A sustentabilidade dessa conta, que cresce sistematicamente, só será garantida, conforme técnicos do governo e especialistas na área com a aprovação da Reforma da Previdência Social. As mudanças nas regras de concessão de aposentadorias e pensão, tanto para o setor público quanto para o privado, são fundamentais ainda para garantir o cumprimento do teto de crescimento do gasto, principalmente, a partir de 2019. Apesar de ser um tema considerado urgente, a decisão de levar o debate a diante ficou para o próximo presidente da República.

Considerando apenas o Instituto Nacional do Seguro Social (INSS), que cerca de 28 milhões de trabalhadores da iniciativa privada, a estimativa de déficit teve um aumento de R$ 1,953 bilhão e deverá fechar o ano em R$ 198,6 bilhões.
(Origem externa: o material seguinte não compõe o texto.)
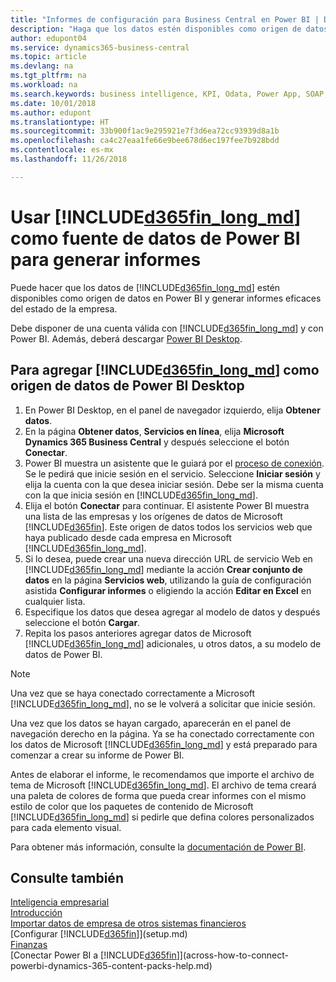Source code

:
 ```yaml
---
title: "Informes de configuración para Business Central en Power BI | Documentos de Microsoft"
description: "Haga que los datos estén disponibles como origen de datos en Power BI y generar informes eficaces del estado de la empresa."
author: edupont04
ms.service: dynamics365-business-central
ms.topic: article
ms.devlang: na
ms.tgt_pltfrm: na
ms.workload: na
ms.search.keywords: business intelligence, KPI, Odata, Power App, SOAP, analysis
ms.date: 10/01/2018
ms.author: edupont
ms.translationtype: HT
ms.sourcegitcommit: 33b900f1ac9e295921e7f3d6ea72cc93939d8a1b
ms.openlocfilehash: ca4c27eaa1fe66e9bee678d6ec197fee7b928bdd
ms.contentlocale: es-mx
ms.lasthandoff: 11/26/2018

---
```

# <a name="using-included365finlongmdincludesd365finlongmdmd-as-power-bi-data-source-for-building-reports"></a>Usar [!INCLUDE[d365fin_long_md](includes/d365fin_long_md.md)] como fuente de datos de Power BI para generar informes
Puede hacer que los datos de [!INCLUDE[d365fin_long_md](includes/d365fin_long_md.md)] estén disponibles como origen de datos en Power BI y generar informes eficaces del estado de la empresa.  

Debe disponer de una cuenta válida con [!INCLUDE[d365fin_long_md](includes/d365fin_long_md.md)] y con Power BI. Además, deberá descargar [Power BI Desktop](https://powerbi.microsoft.com/en-us/desktop/).  

## <a name="to-add-included365finlongmdincludesd365finlongmdmd-as-a-data-source-in-power-bi-desktop"></a>Para agregar [!INCLUDE[d365fin_long_md](includes/d365fin_long_md.md)] como origen de datos de Power BI Desktop
1. En Power BI Desktop, en el panel de navegador izquierdo, elija **Obtener datos**.
2. En la página **Obtener datos**, **Servicios en línea**, elija **Microsoft Dynamics 365 Business Central** y después seleccione el botón **Conectar**.
3. Power BI muestra un asistente que le guiará por el [proceso de conexión](across-how-to-connect-powerbi-dynamics-365-content-packs-help.md). Se le pedirá que inicie sesión en el servicio. Seleccione **Iniciar sesión** y elija la cuenta con la que desea iniciar sesión. Debe ser la misma cuenta con la que inicia sesión en [!INCLUDE[d365fin_long_md](includes/d365fin_long_md.md)].
4. Elija el botón **Conectar** para continuar. El asistente Power BI muestra una lista de las empresas y los orígenes de datos de Microsoft [!INCLUDE[d365fin](includes/d365fin_md.md)]. Este origen de datos todos los servicios web que haya publicado desde cada empresa en Microsoft [!INCLUDE[d365fin_long_md](includes/d365fin_long_md.md)].
5. Si lo desea, puede crear una nueva dirección URL de servicio Web en [!INCLUDE[d365fin_long_md](includes/d365fin_long_md.md)] mediante la acción **Crear conjunto de datos** en la página **Servicios web**, utilizando la guía de configuración asistida **Configurar informes** o eligiendo la acción **Editar en Excel** en cualquier lista.
6. Especifique los datos que desea agregar al modelo de datos y después seleccione el botón **Cargar**.
7. Repita los pasos anteriores agregar datos de Microsoft [!INCLUDE[d365fin_long_md](includes/d365fin_long_md.md)] adicionales, u otros datos, a su modelo de datos de Power BI.

> [!NOTE]  
> Una vez que se haya conectado correctamente a Microsoft [!INCLUDE[d365fin_long_md](includes/d365fin_long_md.md)], no se le volverá a solicitar que inicie sesión.

Una vez que los datos se hayan cargado, aparecerán en el panel de navegación derecho en la página. Ya se ha conectado correctamente con los datos de Microsoft [!INCLUDE[d365fin_long_md](includes/d365fin_long_md.md)] y está preparado para comenzar a crear su informe de Power BI. 

Antes de elaborar el informe, le recomendamos que importe el archivo de tema de Microsoft [!INCLUDE[d365fin_long_md](includes/d365fin_long_md.md)].  El archivo de tema creará una paleta de colores de forma que pueda crear informes con el mismo estilo de color que los paquetes de contenido de Microsoft [!INCLUDE[d365fin_long_md](includes/d365fin_long_md.md)] si pedirle que defina colores personalizados para cada elemento visual.

Para obtener más información, consulte la [documentación de Power BI](https://powerbi.microsoft.com/documentation/powerbi-landing-page/).

## <a name="see-also"></a>Consulte también
[Inteligencia empresarial](bi.md)  
[Introducción](product-get-started.md)  
[Importar datos de empresa de otros sistemas financieros](across-import-data-configuration-packages.md)  
[Configurar [!INCLUDE[d365fin](includes/d365fin_md.md)]](setup.md)   
[Finanzas](finance.md)  
[Conectar Power BI a [!INCLUDE[d365fin](includes/d365fin_md.md)]](across-how-to-connect-powerbi-dynamics-365-content-packs-help.md)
O secretário de Previdência Social, Marcelo Caetano, disse ao Valor que a elevação está relacionada à ajuste na projeção de crescimento da massa salarial neste ano, que passou de 5,88% no primeiro bimestre deste ano para 5,12%, o que afeta o patamar das receitas.

"A massa salarial foi o grande determinante. O valor do déficit do INSS vai gravitar em torno dos R$ 200 bilhões", explicou Caetano. Recentemente, a secretária-executiva do Ministério da Fazenda, Ana Paula Vescovi, afirmou que a previsão de arrecadação previdenciária para o ano também foi afetada pelo programa especial de parcelamento destinado para dívida dos produtores rurais, citando o Funrural.

Assim como outros membros da equipe econômica, Caetano defendeu a Reforma da Previdência Social para conter o ritmo de crescimento das despesas com pagamento de aposentadorias e pensões. Enquanto esse assunto está parado, o secretário tem se dedicado a tentar aprovar acordos internacionais no Congresso Nacional. Mudanças na previdência ficaram para ser debatidas pelo próximo presidente.